11.4 Generalizing Common Coin¶

We can generalize the commit and reveal method we used in the two party setting to the multi party setting. The Protcol would work in the following way.

  • Round 1: All parties commit to their random bit and salt.
  • Round 2: All parties supply their input and salt.
  • Round 3: The bit of all parties are aggregated using xor.

A version of this commit and reveal is used in eth2.0 as a source of randomness for the blockchain. The randomness is used to do leader election for block proposers among other things (think applications like lottery). You can read more about it here.

Can you describe an attack over the method that we just discussed?

In Round 2, an attacker would wait for everyone else to send their salt. The attacker would compute the output with and without their own input bit. Based on that result, the attacker would choose to reveal their bit.

Economic solution: Let everyone who wants to participate in the randomness generation send money to a smart contract. They can only get their money back if they completed Round 2.

In case the attacker doesn't reveal their salt properly. The attacker would get slashed and loose money. But what happens if the reward they get from biasing the coin is greater than the reward they have to pay?

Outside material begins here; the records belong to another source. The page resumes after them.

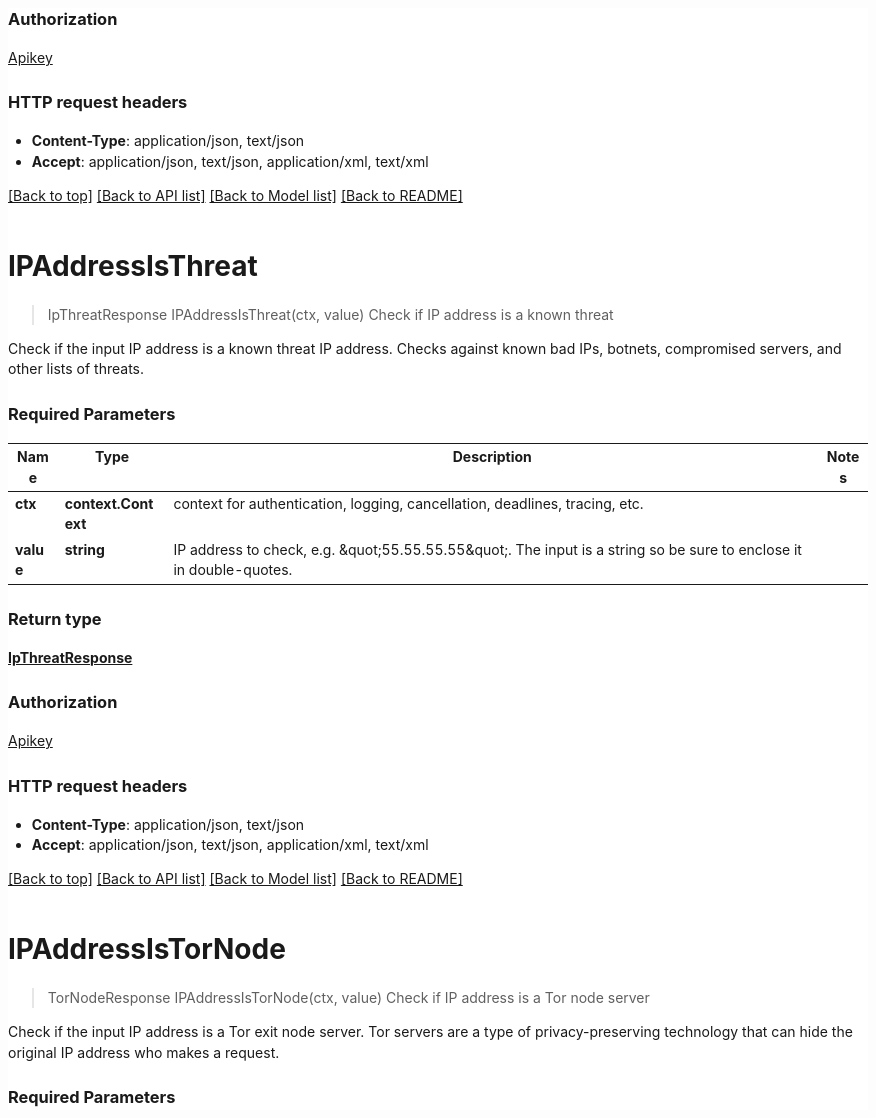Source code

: ### Authorization

[Apikey](../README.md#Apikey)

### HTTP request headers

 - **Content-Type**: application/json, text/json
 - **Accept**: application/json, text/json, application/xml, text/xml

[[Back to top]](#) [[Back to API list]](../README.md#documentation-for-api-endpoints) [[Back to Model list]](../README.md#documentation-for-models) [[Back to README]](../README.md)

# **IPAddressIsThreat**
> IpThreatResponse IPAddressIsThreat(ctx, value)
Check if IP address is a known threat

Check if the input IP address is a known threat IP address.  Checks against known bad IPs, botnets, compromised servers, and other lists of threats.

### Required Parameters

Name | Type | Description  | Notes
------------- | ------------- | ------------- | -------------
 **ctx** | **context.Context** | context for authentication, logging, cancellation, deadlines, tracing, etc.
  **value** | **string**| IP address to check, e.g. \&quot;55.55.55.55\&quot;.  The input is a string so be sure to enclose it in double-quotes. | 

### Return type

[**IpThreatResponse**](IPThreatResponse.md)

### Authorization

[Apikey](../README.md#Apikey)

### HTTP request headers

 - **Content-Type**: application/json, text/json
 - **Accept**: application/json, text/json, application/xml, text/xml

[[Back to top]](#) [[Back to API list]](../README.md#documentation-for-api-endpoints) [[Back to Model list]](../README.md#documentation-for-models) [[Back to README]](../README.md)

# **IPAddressIsTorNode**
> TorNodeResponse IPAddressIsTorNode(ctx, value)
Check if IP address is a Tor node server

Check if the input IP address is a Tor exit node server.  Tor servers are a type of privacy-preserving technology that can hide the original IP address who makes a request.

### Required Parameters
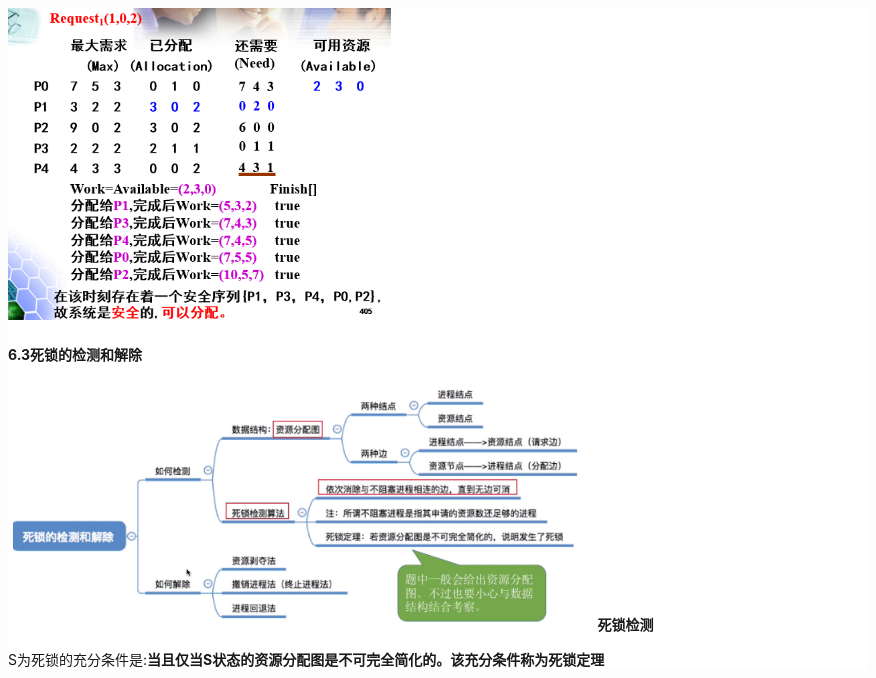 ​                                                      <img src="./assets/Pasted image 20230920212227.png" style="zoom: 67%;" />              



#### **6.3死锁的检测和解除**
​                                       <img src="计算机操作系统.assets/Pasted%20image%2020230920174123.png" style="zoom: 80%;" />
**死锁检测**

  S为死锁的充分条件是:**当且仅当S状态的资源分配图是不可完全简化的。**该充分条件称为**死锁定理**
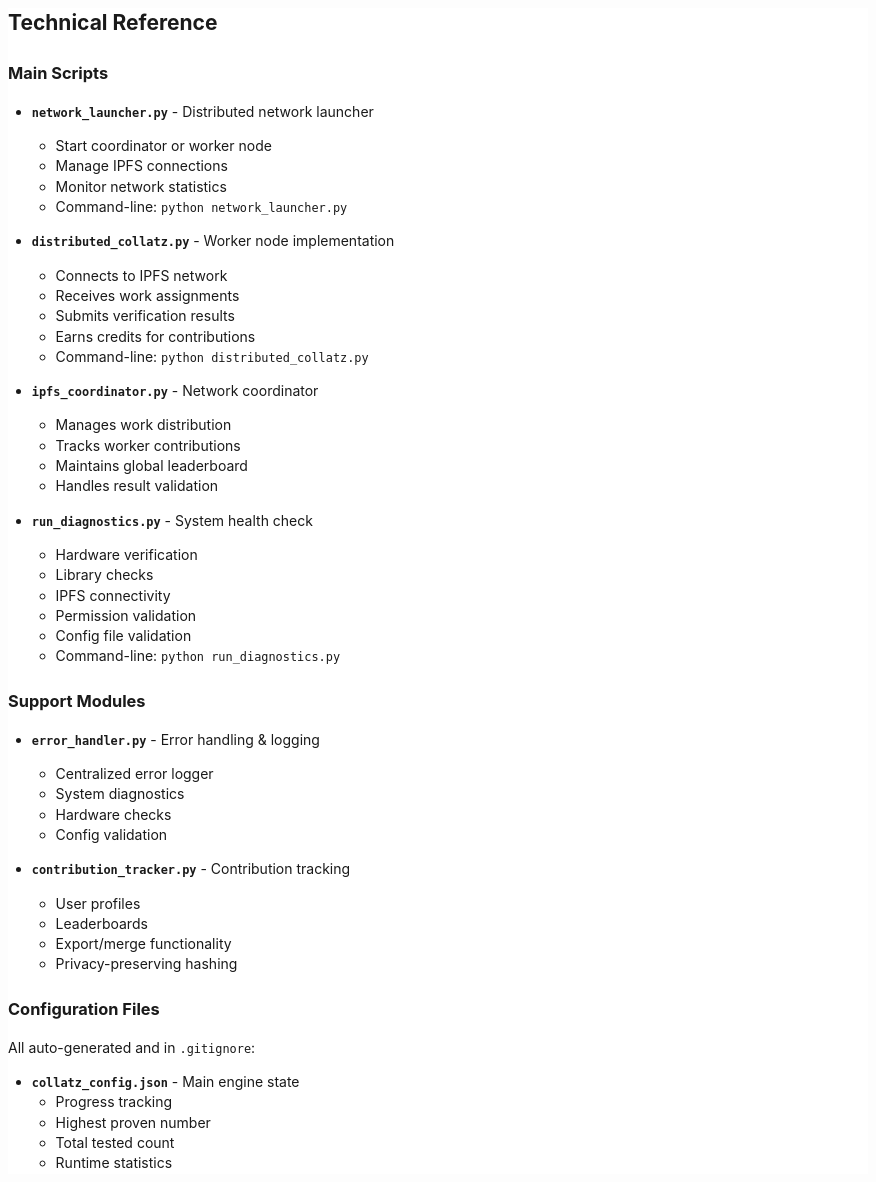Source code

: ## Technical Reference

### Main Scripts

- **`network_launcher.py`** - Distributed network launcher
  - Start coordinator or worker node
  - Manage IPFS connections
  - Monitor network statistics
  - Command-line: `python network_launcher.py`

- **`distributed_collatz.py`** - Worker node implementation
  - Connects to IPFS network
  - Receives work assignments
  - Submits verification results
  - Earns credits for contributions
  - Command-line: `python distributed_collatz.py`

- **`ipfs_coordinator.py`** - Network coordinator
  - Manages work distribution
  - Tracks worker contributions
  - Maintains global leaderboard
  - Handles result validation

- **`run_diagnostics.py`** - System health check
  - Hardware verification
  - Library checks
  - IPFS connectivity
  - Permission validation
  - Config file validation
  - Command-line: `python run_diagnostics.py`

### Support Modules

- **`error_handler.py`** - Error handling & logging
  - Centralized error logger
  - System diagnostics
  - Hardware checks
  - Config validation

- **`contribution_tracker.py`** - Contribution tracking
  - User profiles
  - Leaderboards
  - Export/merge functionality
  - Privacy-preserving hashing

### Configuration Files

All auto-generated and in `.gitignore`:

- **`collatz_config.json`** - Main engine state
  - Progress tracking
  - Highest proven number
  - Total tested count
  - Runtime statistics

Cryptography solution: A better approach is not to rely on the players to reveal their own commitments. Instead, it would be nice if the group of players can reveal any commitment of any single party. That way, no single party can choose not to reveal it's own value.

We will later discuss Multi Party Computation and specifically Verifiable Secret Sharing. This will let a party commit to the bit such that a threshold of the group can open the commitment (even though the original Party that did the commitment might refuse to open it).